Extracted page text data
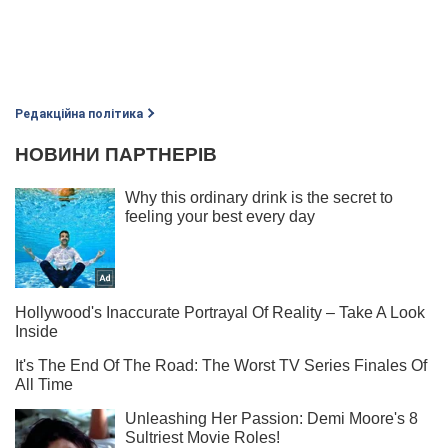
Редакційна політика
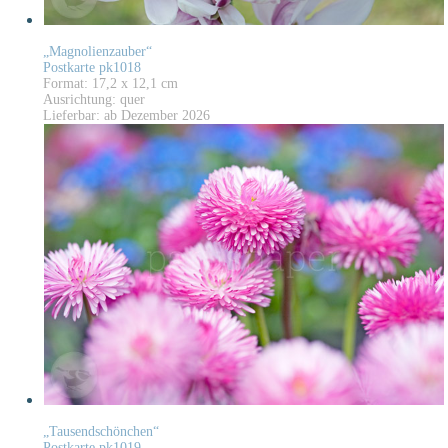
„Magnolienzauber“
Postkarte pk1018
Format: 17,2 x 12,1 cm
Ausrichtung: quer
Lieferbar: ab Dezember 2026
„Tausendschönchen“
Postkarte pk1019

--- WHAT TO DO ---
Output all of the data exactly. Skip the pictures.

--- REPLY ---
Редакційна політика
„Magnolienzauber“
Postkarte pk1018
Format: 17,2 x 12,1 cm
Ausrichtung: quer
Lieferbar: ab Dezember 2026
„Tausendschönchen“
Postkarte pk1019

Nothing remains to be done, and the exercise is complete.